Centre to study causes of forest fires in Uttarakhand
The Centre will study impacts of forest fires and will also outline reasons behind the unprecedented disaster that destroyed nearly 4,000 hectare forest cover across 13 districts in Uttarakhand, killing 9 people and injuring 17 others, officials said.Updated: May 07, 2016 12:30 IST
The Centre will study impacts of forest fires and will also outline reasons behind the unprecedented disaster that destroyed nearly 4,000 hectare forest cover across 13 districts in Uttarakhand, killing 9 people and injuring 17 others, officials said.
Forest fires between February 15 and June 15 shook the state government machinery for which help was sought from the National Disaster Mitigation Authority and the Indian Air Force. Despite being a regular phenomenon, the jungle inferno gave jitters to officials.
In order to scientifically understand the causes, extent of damage and evaluate loss of biodiversity, the Centre’s help has been sought, said state chief secretary Shatrughan Singh.
“I have requested Centre to send a team for a field visits to affected areas so that we can scientifically understand reasons behind the disaster.
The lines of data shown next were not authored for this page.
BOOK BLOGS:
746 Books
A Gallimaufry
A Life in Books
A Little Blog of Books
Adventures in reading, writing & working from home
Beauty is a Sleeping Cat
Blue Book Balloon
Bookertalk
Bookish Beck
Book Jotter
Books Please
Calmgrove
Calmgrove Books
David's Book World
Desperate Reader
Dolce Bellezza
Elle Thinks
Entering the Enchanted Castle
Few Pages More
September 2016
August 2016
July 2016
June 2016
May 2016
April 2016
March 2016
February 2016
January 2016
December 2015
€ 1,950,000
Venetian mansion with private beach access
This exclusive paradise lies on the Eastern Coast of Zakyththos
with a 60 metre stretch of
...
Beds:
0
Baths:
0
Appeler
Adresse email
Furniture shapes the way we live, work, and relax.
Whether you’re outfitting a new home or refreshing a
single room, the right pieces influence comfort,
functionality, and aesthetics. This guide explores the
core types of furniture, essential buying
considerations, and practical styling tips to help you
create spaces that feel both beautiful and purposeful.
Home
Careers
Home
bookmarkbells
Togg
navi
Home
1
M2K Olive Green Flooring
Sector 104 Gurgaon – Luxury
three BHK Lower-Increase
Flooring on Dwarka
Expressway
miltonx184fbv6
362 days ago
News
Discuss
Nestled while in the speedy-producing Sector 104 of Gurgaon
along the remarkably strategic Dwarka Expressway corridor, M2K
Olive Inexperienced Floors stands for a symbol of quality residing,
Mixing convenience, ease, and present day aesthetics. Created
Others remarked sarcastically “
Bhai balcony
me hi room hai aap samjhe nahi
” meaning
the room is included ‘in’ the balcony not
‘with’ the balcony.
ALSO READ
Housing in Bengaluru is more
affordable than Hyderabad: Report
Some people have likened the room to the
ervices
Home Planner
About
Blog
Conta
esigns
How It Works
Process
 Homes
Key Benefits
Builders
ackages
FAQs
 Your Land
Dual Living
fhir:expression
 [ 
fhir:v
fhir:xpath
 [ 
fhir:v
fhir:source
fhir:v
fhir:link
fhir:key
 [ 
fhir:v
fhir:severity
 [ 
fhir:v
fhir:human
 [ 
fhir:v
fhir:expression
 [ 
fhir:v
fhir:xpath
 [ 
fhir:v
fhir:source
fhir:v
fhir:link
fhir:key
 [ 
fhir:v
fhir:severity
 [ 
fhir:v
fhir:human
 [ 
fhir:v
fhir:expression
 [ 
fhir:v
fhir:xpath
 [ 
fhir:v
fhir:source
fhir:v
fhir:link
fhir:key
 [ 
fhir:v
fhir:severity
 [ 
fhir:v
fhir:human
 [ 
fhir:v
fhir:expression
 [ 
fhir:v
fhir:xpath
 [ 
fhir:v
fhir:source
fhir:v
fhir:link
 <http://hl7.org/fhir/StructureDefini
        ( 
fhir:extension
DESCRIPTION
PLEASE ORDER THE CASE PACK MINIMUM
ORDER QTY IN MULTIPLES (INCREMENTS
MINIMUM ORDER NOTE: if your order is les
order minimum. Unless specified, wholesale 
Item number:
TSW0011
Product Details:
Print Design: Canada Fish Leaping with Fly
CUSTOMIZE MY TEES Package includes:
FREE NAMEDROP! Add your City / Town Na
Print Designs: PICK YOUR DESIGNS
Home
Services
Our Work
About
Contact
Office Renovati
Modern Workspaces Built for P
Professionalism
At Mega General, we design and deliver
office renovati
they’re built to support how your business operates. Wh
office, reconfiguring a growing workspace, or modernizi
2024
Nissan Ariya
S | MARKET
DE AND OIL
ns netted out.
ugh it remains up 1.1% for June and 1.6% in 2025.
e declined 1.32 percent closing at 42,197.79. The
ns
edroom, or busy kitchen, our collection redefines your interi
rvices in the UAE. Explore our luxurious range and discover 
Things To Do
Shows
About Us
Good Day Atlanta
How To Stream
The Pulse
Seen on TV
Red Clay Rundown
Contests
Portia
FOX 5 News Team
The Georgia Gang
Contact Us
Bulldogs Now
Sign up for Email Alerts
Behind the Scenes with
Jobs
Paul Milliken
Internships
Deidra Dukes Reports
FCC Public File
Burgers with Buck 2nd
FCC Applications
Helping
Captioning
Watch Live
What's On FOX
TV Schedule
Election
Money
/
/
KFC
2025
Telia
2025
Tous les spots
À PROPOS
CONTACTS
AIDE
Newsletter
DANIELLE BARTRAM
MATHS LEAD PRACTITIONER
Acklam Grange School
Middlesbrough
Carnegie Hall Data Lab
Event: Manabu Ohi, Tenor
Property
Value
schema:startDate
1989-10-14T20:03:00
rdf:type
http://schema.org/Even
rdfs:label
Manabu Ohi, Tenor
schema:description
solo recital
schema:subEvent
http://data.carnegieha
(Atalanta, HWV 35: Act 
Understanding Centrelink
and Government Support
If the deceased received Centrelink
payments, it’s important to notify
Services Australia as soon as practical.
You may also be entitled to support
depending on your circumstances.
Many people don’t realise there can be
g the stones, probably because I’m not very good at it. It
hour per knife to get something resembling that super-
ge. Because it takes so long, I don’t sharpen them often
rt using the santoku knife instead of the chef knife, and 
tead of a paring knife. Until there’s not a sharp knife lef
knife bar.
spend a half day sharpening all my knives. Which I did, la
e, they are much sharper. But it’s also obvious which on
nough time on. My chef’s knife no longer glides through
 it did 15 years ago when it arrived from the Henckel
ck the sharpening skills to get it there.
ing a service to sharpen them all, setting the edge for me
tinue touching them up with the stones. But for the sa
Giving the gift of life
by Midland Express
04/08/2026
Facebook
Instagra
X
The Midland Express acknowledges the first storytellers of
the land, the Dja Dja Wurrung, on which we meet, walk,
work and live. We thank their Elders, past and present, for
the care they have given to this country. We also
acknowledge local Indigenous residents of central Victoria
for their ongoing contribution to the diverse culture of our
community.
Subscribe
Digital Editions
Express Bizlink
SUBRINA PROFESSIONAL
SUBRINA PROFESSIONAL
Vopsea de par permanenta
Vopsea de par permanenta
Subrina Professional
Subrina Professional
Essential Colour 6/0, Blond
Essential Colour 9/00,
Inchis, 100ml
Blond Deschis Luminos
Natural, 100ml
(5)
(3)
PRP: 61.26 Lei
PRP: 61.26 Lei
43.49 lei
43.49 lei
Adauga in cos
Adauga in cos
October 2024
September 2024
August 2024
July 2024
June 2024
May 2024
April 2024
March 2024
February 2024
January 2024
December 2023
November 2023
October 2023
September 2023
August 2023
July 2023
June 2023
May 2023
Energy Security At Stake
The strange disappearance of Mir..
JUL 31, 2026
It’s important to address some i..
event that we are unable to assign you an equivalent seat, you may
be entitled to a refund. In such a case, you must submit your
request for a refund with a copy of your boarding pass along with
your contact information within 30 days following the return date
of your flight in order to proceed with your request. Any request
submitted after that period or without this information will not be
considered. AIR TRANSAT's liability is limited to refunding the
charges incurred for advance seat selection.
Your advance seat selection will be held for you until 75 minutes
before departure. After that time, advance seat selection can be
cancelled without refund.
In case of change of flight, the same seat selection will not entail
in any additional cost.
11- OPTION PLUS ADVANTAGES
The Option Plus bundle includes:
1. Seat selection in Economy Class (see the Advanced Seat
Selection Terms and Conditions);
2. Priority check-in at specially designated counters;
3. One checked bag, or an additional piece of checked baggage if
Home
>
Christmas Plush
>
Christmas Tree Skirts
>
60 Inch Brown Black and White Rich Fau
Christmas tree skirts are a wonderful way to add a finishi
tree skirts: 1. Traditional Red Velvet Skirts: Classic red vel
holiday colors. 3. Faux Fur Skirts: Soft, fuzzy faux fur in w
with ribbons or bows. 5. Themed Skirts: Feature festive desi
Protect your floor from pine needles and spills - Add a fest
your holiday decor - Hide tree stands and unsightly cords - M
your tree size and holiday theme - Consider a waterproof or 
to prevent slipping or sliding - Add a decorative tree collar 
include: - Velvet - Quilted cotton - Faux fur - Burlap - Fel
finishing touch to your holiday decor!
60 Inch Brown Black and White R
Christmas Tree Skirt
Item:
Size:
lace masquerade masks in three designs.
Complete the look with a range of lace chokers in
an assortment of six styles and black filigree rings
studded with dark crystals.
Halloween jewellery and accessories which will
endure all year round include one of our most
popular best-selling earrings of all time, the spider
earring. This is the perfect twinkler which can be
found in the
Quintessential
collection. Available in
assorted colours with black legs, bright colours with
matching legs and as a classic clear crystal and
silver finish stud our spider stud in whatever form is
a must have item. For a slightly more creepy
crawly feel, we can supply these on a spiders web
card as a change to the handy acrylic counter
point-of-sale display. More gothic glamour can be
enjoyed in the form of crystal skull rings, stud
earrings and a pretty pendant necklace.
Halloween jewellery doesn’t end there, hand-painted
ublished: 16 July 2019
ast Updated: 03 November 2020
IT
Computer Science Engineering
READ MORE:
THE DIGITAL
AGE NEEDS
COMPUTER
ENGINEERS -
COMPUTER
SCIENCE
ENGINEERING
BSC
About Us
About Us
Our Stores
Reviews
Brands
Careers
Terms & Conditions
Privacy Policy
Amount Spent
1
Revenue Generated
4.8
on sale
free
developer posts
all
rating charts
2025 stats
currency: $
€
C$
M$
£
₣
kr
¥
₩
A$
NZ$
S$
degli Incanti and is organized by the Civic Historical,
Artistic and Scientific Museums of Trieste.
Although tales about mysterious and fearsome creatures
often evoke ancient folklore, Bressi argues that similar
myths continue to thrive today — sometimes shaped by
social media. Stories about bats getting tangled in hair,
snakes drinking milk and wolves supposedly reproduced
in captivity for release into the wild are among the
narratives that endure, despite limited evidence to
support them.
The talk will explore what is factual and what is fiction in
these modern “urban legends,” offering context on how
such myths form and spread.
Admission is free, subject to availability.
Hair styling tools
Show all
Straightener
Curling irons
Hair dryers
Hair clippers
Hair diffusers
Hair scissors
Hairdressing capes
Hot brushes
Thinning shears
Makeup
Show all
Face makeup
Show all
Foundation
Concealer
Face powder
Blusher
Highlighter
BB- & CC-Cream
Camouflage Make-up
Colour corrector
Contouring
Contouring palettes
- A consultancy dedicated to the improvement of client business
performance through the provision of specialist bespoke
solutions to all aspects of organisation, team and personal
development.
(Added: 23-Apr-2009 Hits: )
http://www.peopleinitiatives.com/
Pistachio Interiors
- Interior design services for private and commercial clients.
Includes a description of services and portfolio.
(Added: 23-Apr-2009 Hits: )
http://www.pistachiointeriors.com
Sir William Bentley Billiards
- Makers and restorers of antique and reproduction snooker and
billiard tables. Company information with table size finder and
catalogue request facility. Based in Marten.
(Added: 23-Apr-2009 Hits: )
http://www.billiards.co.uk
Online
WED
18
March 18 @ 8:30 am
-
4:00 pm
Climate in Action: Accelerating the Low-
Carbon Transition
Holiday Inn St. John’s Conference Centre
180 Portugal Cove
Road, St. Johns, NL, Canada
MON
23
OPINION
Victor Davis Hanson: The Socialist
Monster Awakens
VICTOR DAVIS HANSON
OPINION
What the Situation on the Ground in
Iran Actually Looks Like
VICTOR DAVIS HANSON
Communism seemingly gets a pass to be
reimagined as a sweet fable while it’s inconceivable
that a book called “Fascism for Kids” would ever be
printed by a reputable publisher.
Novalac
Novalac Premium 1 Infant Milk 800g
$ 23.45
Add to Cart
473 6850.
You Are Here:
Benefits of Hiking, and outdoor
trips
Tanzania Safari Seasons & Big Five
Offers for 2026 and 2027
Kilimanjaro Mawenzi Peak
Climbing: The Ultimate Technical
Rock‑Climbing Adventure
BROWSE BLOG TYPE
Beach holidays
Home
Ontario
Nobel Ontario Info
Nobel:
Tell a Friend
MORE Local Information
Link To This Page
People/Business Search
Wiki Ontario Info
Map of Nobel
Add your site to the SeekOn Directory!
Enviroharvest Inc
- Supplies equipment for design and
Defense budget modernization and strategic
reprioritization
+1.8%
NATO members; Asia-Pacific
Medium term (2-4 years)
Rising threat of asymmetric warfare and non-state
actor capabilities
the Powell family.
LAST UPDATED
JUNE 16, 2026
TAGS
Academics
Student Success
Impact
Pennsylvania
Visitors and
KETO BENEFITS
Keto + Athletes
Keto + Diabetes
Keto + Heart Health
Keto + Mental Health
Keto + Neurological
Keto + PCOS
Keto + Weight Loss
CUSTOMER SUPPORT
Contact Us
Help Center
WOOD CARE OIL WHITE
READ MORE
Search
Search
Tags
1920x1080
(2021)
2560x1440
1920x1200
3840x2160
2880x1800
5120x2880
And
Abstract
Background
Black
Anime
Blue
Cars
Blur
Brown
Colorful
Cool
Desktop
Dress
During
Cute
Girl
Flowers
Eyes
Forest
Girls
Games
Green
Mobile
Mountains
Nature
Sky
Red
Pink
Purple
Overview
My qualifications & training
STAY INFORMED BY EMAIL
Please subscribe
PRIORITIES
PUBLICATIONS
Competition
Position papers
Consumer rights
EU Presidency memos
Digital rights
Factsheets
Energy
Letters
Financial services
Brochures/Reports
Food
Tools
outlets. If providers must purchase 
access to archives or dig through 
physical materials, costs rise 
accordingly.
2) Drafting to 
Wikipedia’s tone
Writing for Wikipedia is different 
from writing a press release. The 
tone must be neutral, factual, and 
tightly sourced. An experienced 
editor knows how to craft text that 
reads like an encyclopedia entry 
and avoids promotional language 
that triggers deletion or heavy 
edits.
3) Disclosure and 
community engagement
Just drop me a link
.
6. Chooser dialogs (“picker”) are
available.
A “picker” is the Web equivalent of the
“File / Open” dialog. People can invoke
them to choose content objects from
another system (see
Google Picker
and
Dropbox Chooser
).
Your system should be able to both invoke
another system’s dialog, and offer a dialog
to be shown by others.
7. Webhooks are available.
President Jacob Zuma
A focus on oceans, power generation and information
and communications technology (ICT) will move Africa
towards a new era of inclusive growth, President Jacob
It will help us to remain prepared in future fire seasons,” he told Hindustan Times.
Singh highlighted another facet of forest fires, underlining the importance of soil conservation. “The soil was totally dry this season without any moisture that abetted the fires. So, we need to focus on moisture retaining techniques through soil conservation,” he said.
Dry weather, low precipitation and lack of hydration in the atmosphere were some of the reasons behind forest fires. But, forest officials largely blame it on man-made fires as a result of which 48 cases have been filed against locals who were found setting fires in the forests.
“Intentionally or unintentionally, forest fires are caused due to human activity,” said Rajinder Kumar Mahajan, head of forest force.
“Farmers set fire to their agricultural fields hoping for a better crop in the next season, people leave burning cigarette or bidi buds in fields, burning of leaf litter and pine needles to facilitate movement are some of the reasons why and how forest catches fire,” he said.
“With scientific monitoring, we hope to ascertain the reasons in more recorded format.”
Work on fire lines too will be reviewed by the central team. Fire lines are prepared in forest before fire season breaks out to counter fire incidents in the region. During December-January, nearly ‘5crore is provided to forest divisions to create fire lines. But, lack of monitoring is a concern.
Abhishekh Kumar, an environmentalist said, “Just by releasing funds for making fire lines do not help unless monitoring is done by higher officials. There should be a mechanism of rigorous monitoring of works done on the ground.”
State forest department has taken initiative to spread awareness about forest fires. But, they too lack comprehensive mechanism to educate villagers. “Preparations, if any, should be done in advance instead of the fire season,” said a senior forest official, who wished not to be named.